= Saved entries =
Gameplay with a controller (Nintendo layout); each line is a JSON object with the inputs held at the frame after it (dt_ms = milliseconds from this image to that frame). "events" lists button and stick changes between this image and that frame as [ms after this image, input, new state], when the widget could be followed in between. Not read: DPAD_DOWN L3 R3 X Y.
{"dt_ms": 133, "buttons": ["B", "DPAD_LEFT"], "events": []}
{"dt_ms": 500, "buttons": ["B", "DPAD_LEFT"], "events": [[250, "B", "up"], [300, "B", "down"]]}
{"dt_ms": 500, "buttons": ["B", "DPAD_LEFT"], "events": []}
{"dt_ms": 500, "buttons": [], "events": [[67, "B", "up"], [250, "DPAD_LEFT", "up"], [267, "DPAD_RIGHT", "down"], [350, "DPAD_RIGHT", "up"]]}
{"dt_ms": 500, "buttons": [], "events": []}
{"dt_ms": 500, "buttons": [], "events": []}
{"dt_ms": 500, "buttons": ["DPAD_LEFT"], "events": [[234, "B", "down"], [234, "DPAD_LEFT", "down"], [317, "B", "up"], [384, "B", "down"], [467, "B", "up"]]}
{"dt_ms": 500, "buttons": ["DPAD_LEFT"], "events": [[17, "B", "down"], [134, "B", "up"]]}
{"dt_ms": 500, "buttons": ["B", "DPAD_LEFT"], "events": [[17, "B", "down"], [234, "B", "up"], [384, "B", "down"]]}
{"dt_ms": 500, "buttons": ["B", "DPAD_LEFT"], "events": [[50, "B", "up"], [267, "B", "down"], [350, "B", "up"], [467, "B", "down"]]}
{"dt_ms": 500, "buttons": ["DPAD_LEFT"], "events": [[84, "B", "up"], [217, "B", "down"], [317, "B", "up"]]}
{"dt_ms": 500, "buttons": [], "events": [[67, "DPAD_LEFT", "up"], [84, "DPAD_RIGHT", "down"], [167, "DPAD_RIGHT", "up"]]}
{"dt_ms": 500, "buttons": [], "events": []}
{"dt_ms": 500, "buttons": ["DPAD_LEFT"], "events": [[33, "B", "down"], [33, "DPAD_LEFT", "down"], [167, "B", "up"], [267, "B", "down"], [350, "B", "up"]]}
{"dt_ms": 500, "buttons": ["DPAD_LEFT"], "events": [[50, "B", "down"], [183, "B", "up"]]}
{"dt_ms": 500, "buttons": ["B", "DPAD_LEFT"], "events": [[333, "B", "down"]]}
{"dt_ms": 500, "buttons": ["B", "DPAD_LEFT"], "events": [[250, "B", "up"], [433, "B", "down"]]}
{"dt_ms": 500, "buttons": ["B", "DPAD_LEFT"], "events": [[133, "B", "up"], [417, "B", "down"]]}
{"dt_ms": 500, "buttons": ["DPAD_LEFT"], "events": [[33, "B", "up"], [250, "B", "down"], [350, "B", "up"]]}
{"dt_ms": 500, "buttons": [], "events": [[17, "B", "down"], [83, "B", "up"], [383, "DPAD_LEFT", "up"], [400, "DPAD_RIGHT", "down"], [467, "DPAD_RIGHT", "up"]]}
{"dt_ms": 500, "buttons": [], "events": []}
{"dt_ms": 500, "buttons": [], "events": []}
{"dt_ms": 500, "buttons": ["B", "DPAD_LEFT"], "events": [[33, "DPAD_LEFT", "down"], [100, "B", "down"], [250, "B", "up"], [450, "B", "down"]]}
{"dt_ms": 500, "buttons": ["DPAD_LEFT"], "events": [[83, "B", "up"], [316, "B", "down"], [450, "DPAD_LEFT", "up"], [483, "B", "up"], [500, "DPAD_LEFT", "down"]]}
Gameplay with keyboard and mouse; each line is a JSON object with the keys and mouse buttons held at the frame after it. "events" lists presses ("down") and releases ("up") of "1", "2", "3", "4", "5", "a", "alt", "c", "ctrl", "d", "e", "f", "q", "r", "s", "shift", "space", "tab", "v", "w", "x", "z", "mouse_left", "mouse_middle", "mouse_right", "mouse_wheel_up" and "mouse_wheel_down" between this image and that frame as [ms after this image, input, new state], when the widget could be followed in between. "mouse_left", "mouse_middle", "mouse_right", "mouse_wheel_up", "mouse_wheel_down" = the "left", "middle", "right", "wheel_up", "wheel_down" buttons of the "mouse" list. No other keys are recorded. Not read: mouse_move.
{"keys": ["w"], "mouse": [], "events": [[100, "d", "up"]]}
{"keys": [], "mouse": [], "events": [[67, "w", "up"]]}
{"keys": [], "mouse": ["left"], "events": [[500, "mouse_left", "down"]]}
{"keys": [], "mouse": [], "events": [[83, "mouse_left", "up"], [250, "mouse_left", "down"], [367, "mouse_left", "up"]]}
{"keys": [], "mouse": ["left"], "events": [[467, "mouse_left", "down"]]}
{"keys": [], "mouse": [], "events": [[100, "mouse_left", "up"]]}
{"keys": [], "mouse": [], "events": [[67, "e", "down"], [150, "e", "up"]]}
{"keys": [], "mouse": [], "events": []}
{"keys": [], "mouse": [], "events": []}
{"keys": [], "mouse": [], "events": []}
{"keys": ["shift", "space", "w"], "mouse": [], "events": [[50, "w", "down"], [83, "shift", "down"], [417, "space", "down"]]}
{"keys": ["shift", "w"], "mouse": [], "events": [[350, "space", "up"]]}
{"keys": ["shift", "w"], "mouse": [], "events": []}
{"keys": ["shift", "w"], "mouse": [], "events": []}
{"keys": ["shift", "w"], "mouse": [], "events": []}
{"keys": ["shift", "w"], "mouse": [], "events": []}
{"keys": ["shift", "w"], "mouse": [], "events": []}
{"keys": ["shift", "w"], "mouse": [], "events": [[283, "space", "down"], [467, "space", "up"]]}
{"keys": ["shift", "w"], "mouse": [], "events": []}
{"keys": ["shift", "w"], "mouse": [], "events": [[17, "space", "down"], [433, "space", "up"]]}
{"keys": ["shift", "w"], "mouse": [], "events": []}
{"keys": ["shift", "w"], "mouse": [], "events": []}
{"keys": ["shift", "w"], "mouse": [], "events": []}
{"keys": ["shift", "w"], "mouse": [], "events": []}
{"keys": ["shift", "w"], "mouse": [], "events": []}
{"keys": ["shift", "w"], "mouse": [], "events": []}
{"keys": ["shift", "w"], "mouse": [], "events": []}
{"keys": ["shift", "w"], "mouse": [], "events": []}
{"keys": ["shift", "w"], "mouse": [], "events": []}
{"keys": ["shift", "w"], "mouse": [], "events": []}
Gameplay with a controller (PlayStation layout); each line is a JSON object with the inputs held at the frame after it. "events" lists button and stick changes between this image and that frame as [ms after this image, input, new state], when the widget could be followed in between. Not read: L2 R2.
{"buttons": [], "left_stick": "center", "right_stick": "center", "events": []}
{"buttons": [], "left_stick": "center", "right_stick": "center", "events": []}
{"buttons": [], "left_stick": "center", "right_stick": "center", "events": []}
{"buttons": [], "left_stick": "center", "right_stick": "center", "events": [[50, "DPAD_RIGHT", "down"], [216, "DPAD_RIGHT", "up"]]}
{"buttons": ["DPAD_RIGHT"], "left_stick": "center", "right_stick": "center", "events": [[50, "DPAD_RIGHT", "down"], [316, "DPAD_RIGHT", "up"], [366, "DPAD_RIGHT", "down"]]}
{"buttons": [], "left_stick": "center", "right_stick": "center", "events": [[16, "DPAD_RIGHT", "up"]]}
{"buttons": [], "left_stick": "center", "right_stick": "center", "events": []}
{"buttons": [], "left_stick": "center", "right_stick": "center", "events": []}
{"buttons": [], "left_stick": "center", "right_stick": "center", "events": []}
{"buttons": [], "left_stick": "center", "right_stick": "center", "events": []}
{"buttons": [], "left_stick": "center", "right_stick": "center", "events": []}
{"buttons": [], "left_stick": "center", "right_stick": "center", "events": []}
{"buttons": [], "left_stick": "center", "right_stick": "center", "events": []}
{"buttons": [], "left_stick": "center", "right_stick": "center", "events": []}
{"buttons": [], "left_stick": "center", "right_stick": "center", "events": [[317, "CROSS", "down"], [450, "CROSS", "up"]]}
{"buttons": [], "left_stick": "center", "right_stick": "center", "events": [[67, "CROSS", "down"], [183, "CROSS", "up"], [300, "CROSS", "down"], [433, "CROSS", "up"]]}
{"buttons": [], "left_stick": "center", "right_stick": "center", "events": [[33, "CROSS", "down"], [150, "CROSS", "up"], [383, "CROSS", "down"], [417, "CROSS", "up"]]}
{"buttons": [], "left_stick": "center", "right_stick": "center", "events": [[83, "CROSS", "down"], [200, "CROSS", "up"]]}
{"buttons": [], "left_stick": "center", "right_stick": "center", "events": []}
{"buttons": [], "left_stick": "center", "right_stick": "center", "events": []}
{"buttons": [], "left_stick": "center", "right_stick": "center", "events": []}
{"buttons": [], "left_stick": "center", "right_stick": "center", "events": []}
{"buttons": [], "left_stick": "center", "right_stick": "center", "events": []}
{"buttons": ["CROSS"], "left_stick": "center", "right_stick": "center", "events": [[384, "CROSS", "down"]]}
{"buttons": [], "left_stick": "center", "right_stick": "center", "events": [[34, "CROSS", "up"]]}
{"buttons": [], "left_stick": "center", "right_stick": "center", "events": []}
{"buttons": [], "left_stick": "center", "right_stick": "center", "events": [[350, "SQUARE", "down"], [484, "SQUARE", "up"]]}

= Goal of the exercise =
Return all lines above that mention the word "controller".

= Answer box =
Gameplay with a controller (Nintendo layout); each line is a JSON object with the inputs held at the frame after it (dt_ms = milliseconds from this image to that frame). "events" lists button and stick changes between this image and that frame as [ms after this image, input, new state], when the widget could be followed in between. Not read: DPAD_DOWN L3 R3 X Y.
Gameplay with a controller (PlayStation layout); each line is a JSON object with the inputs held at the frame after it. "events" lists button and stick changes between this image and that frame as [ms after this image, input, new state], when the widget could be followed in between. Not read: L2 R2.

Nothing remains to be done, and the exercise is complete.